Palazzo dell’Arcivescovado di Firenze

Palazzo sede dell’Arcivescovo e luogo di attenuazione dei contrasti politici tra fascisti e antifascisti. L’archidiocesi fu retta dal cardinale Elia dalla Costa che fu apprezzato per l’aiuto prestato agli ebrei. Grazie al sostegno dei propri collaboratori, monsignor Meneghello e monsignor Tirapani, e di tutto il clero fiorentino, Dalla Costa realizzò una vera e propria rete di protezione a difesa degli ebrei perseguitati.

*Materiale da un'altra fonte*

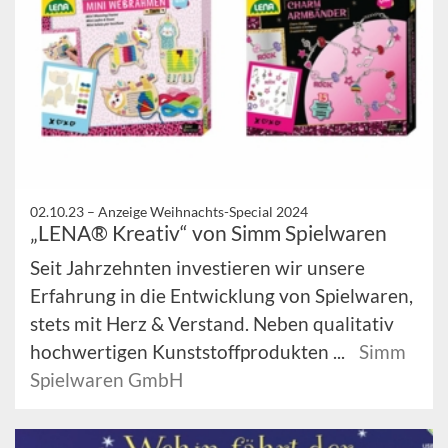
02.10.23 –
Anzeige Weihnachts-Special 2024
„LENA® Kreativ“ von Simm Spielwaren
Seit Jahrzehnten investieren wir unsere
Erfahrung in die Entwicklung von Spielwaren,
stets mit Herz & Verstand. Neben qualitativ
hochwertigen Kunststoffprodukten ...
Simm
Spielwaren GmbH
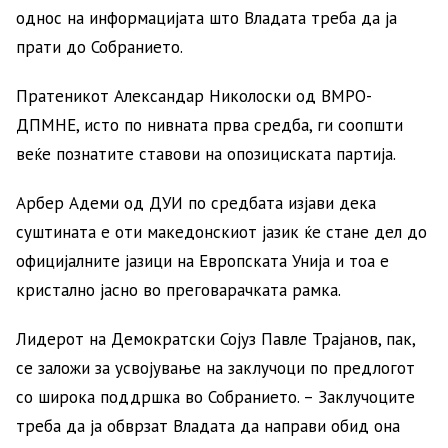
однос на информацијата што Владата треба да ја
прати до Собранието.
Пратеникот Александар Николоски од ВМРО-
ДПМНЕ, исто по нивната прва средба, ги соопшти
веќе познатите ставови на опозициската партија.
Арбер Адеми од ДУИ по средбата изјави дека
суштината е оти македонскиот јазик ќе стане дел до
официјалните јазици на Европската Унија и тоа е
кристално јасно во преговарачката рамка.
Лидерот на Демократски Сојуз Павле Трајанов, пак,
се заложи за усвојување на заклучоци по предлогот
со широка поддршка во Собранието. – Заклучоците
треба да ја обврзат Владата да направи обид она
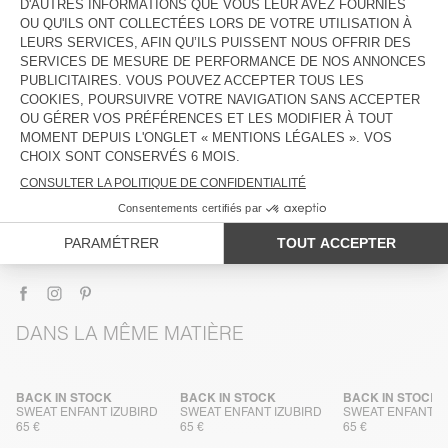
DESCRIPTION
TAILLE ET COUPE
COMPOSITION
ENTRETIEN
TRAÇABILITÉ
LIVRAISON ET RETOURS
DANS LA MÊME MATIÈRE
BACK IN STOCK
BACK IN STOCK
BACK IN STOCK
SWEAT ENFANT IZUBIRD
SWEAT ENFANT IZUBIRD
SWEAT ENFANT I
65 €
65 €
65 €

Dopo l’uccisione del colonnello Gobbi e la fucilazione di cinque antifascisti il presule con una notifica al clero (dicembre 1943) condanna la violenza e raccomanda “umanità e rispetto” suscitando perplessità. Inoltre la curia divenne luogo di collegamento fra notabili e diplomatici fiorentini impegnati nella attribuzione a Firenze città dello status di città aperta nell’estate del 1944. Nonostante questi tentativi la città di Firenze non fu risparmiata dalla guerra e dai suoi disastri.

Nel 1945 fu concessa la cittadinanza onoraria al cardinale Della Costa, riconoscimento per l’azione tendente a salvaguardare Firenze dalle offensive della guerra.